## Prompt
Copy out the data line by line exactly, from its start to the line bearing "nyde godt af de udvidede muligheder", inclusive.

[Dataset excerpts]
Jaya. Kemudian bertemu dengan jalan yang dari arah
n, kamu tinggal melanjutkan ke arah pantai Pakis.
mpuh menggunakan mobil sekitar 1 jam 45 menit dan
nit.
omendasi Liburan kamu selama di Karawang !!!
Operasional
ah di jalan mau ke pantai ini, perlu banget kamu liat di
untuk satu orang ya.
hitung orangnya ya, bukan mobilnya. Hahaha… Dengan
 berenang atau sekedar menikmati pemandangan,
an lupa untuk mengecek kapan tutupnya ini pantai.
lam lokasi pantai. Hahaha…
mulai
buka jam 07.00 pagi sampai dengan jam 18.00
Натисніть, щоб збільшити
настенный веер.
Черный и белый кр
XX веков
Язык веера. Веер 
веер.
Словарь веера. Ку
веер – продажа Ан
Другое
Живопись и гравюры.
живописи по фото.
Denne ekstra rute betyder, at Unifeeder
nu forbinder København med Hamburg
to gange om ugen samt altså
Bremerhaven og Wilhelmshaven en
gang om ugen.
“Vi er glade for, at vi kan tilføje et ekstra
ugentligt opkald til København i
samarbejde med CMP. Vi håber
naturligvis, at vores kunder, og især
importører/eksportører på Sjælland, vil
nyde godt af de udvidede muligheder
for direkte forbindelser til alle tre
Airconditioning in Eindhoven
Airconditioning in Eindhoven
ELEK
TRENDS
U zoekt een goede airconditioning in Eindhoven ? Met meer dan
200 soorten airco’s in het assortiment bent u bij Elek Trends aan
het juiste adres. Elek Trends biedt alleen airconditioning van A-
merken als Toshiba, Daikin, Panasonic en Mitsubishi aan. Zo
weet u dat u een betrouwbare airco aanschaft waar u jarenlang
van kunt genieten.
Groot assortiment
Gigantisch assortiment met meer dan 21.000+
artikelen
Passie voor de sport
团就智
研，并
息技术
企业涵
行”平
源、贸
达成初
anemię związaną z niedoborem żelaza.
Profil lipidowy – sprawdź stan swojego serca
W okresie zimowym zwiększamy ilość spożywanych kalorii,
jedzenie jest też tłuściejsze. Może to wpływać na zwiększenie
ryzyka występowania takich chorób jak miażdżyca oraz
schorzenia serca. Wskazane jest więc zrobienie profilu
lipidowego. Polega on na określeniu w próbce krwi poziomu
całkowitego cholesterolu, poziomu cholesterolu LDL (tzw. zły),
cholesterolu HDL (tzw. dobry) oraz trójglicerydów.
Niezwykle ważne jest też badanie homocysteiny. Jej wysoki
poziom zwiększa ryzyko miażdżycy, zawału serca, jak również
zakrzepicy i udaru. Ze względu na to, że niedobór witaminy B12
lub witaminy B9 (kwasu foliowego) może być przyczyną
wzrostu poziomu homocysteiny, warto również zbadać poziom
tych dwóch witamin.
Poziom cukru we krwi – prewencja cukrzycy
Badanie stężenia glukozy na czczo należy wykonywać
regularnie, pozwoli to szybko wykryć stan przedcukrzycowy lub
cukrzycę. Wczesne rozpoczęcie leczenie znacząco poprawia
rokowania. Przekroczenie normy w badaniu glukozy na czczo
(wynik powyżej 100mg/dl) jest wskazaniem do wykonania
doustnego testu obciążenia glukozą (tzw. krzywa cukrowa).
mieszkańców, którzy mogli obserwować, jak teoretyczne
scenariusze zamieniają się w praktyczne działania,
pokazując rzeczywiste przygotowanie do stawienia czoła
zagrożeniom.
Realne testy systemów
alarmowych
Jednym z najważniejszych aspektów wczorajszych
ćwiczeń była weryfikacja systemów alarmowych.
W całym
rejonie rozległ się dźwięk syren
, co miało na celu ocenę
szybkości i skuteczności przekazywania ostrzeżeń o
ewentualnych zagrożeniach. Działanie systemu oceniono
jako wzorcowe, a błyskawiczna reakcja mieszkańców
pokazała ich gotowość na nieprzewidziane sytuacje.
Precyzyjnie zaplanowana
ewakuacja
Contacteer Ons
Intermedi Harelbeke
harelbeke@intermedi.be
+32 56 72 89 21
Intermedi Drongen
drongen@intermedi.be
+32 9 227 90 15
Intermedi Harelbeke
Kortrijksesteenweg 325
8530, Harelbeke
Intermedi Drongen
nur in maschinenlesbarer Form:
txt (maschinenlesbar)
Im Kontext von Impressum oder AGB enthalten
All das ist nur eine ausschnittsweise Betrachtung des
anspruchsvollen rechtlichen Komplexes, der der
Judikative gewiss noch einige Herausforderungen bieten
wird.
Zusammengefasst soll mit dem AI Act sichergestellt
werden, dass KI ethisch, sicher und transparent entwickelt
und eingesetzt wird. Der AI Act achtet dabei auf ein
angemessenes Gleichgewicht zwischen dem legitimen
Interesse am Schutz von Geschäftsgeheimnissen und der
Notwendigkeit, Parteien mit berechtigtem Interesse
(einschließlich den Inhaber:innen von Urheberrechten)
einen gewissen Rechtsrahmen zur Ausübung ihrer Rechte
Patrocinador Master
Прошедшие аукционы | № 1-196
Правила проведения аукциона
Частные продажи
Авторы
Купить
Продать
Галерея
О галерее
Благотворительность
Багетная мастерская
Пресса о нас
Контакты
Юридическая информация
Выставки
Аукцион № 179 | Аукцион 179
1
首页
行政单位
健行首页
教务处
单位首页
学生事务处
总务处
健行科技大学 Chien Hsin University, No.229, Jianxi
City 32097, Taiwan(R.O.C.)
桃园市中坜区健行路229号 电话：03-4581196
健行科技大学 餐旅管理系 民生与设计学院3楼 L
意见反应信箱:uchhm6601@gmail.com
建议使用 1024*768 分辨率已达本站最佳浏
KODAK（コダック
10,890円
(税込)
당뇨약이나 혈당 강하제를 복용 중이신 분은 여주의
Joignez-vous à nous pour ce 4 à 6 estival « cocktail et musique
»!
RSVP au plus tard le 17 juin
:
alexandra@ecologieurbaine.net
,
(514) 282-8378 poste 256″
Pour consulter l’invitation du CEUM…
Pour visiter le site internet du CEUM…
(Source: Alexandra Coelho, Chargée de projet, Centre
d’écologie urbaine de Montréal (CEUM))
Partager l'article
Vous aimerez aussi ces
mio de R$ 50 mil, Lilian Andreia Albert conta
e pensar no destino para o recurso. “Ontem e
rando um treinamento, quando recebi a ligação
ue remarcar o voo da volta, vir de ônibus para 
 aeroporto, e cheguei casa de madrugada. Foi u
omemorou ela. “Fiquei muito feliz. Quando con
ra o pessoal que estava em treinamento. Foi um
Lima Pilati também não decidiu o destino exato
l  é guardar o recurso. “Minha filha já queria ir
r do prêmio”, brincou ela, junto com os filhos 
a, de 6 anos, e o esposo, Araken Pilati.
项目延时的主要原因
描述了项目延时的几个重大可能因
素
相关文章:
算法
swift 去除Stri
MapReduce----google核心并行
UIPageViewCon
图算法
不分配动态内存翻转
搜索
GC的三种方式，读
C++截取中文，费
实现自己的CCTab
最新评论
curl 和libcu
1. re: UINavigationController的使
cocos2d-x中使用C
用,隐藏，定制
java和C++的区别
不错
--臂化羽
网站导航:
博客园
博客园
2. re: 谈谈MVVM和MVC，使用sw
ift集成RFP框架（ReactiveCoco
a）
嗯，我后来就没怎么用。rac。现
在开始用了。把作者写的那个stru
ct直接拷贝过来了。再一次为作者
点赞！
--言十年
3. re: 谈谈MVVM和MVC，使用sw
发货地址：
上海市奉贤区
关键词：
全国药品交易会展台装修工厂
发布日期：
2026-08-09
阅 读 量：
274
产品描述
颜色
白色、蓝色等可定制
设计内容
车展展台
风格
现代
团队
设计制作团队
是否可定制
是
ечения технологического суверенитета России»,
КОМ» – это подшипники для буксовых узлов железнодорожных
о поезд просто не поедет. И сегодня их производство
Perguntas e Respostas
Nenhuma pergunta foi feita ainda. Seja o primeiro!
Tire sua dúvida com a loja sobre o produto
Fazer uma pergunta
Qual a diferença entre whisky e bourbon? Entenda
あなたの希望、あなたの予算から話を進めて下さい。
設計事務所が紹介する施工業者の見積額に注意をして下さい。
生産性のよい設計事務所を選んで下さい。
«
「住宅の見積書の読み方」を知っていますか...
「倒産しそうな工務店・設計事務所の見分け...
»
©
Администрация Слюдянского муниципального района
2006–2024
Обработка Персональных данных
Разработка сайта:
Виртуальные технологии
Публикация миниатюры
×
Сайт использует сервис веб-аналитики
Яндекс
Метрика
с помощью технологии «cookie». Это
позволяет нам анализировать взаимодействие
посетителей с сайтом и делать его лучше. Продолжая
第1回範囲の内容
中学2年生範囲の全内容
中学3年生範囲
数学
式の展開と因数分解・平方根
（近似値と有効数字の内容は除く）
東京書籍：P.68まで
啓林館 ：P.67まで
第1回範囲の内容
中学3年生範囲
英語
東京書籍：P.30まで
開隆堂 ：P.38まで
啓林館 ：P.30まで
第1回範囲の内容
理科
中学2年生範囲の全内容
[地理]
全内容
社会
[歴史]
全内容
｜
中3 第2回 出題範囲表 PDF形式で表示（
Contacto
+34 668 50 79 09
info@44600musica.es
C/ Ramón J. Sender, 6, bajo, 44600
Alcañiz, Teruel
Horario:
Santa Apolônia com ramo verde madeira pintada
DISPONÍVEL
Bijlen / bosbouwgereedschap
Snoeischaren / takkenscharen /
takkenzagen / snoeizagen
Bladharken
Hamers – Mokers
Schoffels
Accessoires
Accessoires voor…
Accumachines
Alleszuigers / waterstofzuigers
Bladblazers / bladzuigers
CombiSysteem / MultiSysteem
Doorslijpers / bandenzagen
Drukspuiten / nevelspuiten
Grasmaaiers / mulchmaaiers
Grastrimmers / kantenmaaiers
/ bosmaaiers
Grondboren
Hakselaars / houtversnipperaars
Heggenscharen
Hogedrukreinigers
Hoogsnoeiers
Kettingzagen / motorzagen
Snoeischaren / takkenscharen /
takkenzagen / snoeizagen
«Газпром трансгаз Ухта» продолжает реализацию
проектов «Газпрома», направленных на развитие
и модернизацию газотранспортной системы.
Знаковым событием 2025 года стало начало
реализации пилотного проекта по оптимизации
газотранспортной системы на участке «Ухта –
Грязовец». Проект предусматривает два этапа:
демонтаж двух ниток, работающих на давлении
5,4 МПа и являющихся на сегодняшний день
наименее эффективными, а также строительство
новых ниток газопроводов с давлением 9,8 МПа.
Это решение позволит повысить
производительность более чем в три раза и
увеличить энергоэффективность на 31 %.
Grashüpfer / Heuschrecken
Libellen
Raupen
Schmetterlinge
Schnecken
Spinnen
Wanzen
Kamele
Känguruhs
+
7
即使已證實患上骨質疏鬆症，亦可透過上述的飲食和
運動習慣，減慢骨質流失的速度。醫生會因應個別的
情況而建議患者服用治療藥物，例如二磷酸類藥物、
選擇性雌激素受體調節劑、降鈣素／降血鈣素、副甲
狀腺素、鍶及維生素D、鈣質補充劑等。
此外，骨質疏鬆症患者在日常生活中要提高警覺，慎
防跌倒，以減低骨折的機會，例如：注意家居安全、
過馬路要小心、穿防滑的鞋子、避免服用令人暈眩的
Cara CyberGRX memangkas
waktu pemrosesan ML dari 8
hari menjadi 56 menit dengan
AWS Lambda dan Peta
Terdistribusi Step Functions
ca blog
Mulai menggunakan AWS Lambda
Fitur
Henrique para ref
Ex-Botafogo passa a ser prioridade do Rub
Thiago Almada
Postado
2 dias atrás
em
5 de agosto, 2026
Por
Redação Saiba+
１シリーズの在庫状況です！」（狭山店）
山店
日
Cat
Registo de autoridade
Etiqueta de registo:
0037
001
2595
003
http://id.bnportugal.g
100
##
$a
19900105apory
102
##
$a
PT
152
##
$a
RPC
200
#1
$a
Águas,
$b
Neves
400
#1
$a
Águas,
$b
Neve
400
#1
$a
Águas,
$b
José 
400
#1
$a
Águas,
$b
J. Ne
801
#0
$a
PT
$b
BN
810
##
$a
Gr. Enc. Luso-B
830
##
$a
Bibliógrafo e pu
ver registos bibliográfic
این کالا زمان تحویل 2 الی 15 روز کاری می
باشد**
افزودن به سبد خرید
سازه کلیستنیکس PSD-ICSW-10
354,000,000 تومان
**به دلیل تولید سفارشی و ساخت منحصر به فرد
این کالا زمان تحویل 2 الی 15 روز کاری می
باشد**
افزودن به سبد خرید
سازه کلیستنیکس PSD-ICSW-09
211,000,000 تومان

## Written response
Jaya. Kemudian bertemu dengan jalan yang dari arah
n, kamu tinggal melanjutkan ke arah pantai Pakis.
mpuh menggunakan mobil sekitar 1 jam 45 menit dan
nit.
omendasi Liburan kamu selama di Karawang !!!
Operasional
ah di jalan mau ke pantai ini, perlu banget kamu liat di
untuk satu orang ya.
hitung orangnya ya, bukan mobilnya. Hahaha… Dengan
 berenang atau sekedar menikmati pemandangan,
an lupa untuk mengecek kapan tutupnya ini pantai.
lam lokasi pantai. Hahaha…
mulai
buka jam 07.00 pagi sampai dengan jam 18.00
Натисніть, щоб збільшити
настенный веер.
Черный и белый кр
XX веков
Язык веера. Веер 
веер.
Словарь веера. Ку
веер – продажа Ан
Другое
Живопись и гравюры.
живописи по фото.
Denne ekstra rute betyder, at Unifeeder
nu forbinder København med Hamburg
to gange om ugen samt altså
Bremerhaven og Wilhelmshaven en
gang om ugen.
“Vi er glade for, at vi kan tilføje et ekstra
ugentligt opkald til København i
samarbejde med CMP. Vi håber
naturligvis, at vores kunder, og især
importører/eksportører på Sjælland, vil
nyde godt af de udvidede muligheder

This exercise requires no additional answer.